Yes. Petitioners did not dispute the fact that the Claparols Steel and Nail Plant (which
ceased ops on June 30) was succeeded by the Claparols Steel Corporation effective July 1 1957
up to December 7, 1962. It’s very clear that Claparols Steel was a continuation and successor of
the 1st entity, and its emergence was skillfully timed to avoid the financial liability that attached to
its predecessor. Both predecessors and successor were owned and controlled by petitioner
Eduardo Claparols and there was no break in the succession and continuity of the same business.

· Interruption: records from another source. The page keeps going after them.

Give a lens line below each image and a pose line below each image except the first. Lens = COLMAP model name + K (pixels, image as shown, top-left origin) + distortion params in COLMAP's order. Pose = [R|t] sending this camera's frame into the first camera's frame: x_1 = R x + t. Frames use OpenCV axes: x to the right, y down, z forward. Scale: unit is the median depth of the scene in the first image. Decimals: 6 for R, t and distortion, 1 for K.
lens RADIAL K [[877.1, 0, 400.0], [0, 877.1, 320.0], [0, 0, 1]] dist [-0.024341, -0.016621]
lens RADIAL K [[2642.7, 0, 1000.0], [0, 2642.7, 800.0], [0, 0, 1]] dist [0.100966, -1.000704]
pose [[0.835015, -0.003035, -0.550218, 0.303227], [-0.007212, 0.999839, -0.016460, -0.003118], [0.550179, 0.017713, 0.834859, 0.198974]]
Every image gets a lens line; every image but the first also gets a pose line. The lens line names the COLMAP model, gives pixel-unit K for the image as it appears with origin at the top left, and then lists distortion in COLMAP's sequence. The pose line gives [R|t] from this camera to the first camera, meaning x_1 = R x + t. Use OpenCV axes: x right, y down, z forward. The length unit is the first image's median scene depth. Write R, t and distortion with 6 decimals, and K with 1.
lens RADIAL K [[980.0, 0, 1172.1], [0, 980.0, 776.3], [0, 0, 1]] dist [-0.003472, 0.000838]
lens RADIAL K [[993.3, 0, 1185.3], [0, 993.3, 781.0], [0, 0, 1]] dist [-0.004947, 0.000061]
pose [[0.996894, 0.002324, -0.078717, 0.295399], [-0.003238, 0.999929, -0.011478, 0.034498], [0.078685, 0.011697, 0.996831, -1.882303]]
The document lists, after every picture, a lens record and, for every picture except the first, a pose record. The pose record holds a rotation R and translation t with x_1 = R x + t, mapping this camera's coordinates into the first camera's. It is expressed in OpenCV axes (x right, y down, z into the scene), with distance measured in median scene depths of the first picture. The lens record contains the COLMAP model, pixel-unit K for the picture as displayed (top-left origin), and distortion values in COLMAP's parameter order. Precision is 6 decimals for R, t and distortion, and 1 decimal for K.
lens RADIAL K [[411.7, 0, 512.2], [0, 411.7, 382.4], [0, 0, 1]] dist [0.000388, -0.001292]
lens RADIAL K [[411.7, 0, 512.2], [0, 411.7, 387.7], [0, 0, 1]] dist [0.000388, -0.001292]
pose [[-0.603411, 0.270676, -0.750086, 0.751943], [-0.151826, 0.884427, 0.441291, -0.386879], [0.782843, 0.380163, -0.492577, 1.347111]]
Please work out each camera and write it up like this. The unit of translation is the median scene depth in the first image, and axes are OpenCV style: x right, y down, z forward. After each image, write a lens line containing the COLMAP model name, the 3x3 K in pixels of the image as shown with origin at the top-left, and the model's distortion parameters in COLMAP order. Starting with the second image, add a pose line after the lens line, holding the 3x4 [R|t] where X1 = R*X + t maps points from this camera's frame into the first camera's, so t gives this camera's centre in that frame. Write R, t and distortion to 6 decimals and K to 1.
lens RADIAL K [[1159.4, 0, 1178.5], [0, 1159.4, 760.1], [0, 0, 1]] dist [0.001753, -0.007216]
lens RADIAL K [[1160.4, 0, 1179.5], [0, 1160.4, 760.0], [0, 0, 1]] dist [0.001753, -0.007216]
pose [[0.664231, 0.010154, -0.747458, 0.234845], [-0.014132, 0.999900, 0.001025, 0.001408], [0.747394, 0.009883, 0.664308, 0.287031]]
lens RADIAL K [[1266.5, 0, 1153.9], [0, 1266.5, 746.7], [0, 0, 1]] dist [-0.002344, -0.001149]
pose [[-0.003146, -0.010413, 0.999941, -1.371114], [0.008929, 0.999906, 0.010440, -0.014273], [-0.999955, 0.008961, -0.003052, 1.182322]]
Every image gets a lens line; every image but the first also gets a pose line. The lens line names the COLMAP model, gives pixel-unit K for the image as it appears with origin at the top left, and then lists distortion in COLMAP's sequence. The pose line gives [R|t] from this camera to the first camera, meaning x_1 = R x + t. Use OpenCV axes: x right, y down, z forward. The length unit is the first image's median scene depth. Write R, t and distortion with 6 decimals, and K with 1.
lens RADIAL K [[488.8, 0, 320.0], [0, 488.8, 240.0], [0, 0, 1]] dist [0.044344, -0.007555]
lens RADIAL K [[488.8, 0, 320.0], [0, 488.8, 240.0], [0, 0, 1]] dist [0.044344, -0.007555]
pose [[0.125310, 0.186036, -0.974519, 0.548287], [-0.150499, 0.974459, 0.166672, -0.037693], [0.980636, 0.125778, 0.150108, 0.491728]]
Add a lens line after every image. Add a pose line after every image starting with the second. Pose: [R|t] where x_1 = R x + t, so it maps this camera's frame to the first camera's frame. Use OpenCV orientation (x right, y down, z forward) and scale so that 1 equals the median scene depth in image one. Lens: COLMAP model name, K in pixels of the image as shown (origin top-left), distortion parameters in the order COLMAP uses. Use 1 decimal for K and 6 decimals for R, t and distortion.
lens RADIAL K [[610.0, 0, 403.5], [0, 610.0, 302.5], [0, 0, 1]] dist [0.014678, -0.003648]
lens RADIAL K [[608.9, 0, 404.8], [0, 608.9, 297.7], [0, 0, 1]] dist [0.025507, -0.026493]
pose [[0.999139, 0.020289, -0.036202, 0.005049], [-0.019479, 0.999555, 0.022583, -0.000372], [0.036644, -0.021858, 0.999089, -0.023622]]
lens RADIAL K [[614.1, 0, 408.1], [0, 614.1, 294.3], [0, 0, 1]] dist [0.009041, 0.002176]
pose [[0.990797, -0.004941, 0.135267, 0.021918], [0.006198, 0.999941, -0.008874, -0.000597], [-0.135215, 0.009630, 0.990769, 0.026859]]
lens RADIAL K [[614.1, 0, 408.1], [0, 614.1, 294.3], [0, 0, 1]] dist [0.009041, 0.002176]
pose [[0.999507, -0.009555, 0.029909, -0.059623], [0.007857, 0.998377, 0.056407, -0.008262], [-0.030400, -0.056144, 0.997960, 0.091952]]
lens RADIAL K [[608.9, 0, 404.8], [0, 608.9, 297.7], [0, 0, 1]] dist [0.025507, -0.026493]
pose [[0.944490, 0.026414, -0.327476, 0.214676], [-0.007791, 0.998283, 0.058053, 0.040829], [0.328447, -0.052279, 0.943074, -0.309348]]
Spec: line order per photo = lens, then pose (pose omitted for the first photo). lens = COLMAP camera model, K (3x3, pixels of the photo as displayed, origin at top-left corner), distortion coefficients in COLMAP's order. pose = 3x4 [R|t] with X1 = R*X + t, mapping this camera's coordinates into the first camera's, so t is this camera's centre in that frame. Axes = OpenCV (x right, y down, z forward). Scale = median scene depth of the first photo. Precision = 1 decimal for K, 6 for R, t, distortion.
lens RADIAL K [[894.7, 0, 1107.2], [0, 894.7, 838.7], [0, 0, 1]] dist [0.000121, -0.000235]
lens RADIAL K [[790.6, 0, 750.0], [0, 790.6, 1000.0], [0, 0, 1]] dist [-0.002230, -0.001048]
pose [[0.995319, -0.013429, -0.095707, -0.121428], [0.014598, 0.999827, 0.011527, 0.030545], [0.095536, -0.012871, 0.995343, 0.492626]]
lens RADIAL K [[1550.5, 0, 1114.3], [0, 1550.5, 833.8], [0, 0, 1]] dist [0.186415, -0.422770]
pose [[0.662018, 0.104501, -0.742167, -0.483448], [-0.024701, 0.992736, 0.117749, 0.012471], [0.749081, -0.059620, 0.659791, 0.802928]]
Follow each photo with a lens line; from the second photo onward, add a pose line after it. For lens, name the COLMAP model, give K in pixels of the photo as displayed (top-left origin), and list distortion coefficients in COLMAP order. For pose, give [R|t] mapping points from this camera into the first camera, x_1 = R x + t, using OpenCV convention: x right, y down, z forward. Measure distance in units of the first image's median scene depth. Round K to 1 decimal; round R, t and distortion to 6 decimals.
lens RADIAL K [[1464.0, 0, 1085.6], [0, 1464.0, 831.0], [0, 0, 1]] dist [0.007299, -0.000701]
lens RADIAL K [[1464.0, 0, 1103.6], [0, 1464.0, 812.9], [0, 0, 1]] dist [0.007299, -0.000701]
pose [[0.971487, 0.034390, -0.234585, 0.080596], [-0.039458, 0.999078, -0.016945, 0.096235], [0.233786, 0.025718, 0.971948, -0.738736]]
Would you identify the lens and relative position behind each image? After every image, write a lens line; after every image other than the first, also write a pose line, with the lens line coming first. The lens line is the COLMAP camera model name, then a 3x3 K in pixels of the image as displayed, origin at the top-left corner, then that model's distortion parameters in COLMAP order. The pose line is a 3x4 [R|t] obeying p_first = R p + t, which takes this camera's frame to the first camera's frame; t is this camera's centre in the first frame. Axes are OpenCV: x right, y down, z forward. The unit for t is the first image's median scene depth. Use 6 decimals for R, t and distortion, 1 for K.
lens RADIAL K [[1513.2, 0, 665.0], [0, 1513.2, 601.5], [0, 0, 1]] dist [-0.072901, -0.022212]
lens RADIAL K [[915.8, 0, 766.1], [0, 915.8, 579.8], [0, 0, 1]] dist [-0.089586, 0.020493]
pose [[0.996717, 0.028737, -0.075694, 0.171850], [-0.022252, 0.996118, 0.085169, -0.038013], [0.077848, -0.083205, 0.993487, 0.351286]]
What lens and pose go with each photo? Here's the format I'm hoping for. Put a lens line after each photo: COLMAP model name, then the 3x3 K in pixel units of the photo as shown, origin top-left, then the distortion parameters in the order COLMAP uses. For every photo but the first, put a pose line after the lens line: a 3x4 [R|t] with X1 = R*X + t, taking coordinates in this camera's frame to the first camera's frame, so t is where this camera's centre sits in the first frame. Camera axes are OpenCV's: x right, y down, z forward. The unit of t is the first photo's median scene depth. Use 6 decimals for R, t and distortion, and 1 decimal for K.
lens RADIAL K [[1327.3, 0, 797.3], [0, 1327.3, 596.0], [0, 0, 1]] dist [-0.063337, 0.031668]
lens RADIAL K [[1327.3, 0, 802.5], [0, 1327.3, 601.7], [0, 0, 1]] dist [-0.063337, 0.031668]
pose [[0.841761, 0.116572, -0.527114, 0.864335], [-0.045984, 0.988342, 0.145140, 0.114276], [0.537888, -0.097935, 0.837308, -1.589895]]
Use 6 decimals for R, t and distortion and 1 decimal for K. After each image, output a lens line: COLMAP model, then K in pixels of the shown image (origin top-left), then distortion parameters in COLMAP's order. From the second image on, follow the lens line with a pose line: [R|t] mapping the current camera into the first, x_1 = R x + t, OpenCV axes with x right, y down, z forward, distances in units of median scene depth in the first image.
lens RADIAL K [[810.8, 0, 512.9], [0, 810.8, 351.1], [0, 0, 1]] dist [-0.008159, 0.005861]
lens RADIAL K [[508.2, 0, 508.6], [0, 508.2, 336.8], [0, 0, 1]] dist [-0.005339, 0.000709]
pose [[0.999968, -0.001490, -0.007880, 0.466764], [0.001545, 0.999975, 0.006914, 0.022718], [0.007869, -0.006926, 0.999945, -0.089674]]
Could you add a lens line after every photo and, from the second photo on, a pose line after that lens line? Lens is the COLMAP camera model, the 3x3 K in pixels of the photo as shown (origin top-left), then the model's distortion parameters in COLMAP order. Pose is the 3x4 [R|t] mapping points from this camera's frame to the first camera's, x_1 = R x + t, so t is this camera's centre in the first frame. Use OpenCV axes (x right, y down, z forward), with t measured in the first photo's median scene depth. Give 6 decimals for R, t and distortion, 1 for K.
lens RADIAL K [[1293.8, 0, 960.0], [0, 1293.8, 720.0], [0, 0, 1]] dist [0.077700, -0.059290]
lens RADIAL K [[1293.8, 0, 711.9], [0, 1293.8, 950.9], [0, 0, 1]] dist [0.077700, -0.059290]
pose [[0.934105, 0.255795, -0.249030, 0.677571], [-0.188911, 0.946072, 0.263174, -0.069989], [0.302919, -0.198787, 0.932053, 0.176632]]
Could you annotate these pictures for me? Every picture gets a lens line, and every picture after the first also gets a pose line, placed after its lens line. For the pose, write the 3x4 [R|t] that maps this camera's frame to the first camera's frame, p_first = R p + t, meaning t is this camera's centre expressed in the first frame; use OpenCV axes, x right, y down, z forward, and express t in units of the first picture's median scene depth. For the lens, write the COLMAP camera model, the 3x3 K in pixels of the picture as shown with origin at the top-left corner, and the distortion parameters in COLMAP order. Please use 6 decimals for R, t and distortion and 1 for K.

According to the court, this “avoiding-the-liability” scheme is very patent, considering that 90% of
the subscribed shares of stock of Claparols Steel was owned by Claparols himself. It is very
obvious that the 2nd corporation seeks the protective shield of a corporate fiction whose veil in this
case should be pierced as it was deliberately and maliciously designed to evade its financial
obligations to its employees.
In Yutivo Sons v CTA, SC held that when the notion of legal entity is used to defeat public
convenience, justify wrong, protect fraud, or defend crime, the law will regard the corporation as
an association or persons, or in the case of two corporations, will merge them into one. In Liddel
v CIR, the SC also held that where a corporation is a dummy and serves no business purpose
and is intended only as a blind, the corporate fiction may be ignored. In CIR v Norton and
Harrison, the Court ruled that where a corporation is merely an adjunct, business conduit or alter
ego of another corporation, the fiction of separate and distinct corporate entities should be
disregarded. The Court thus agreed with the CIR in ordering that back wages be computed until
December 7 1962, or the period when the successor Claparols Steel ceased operations.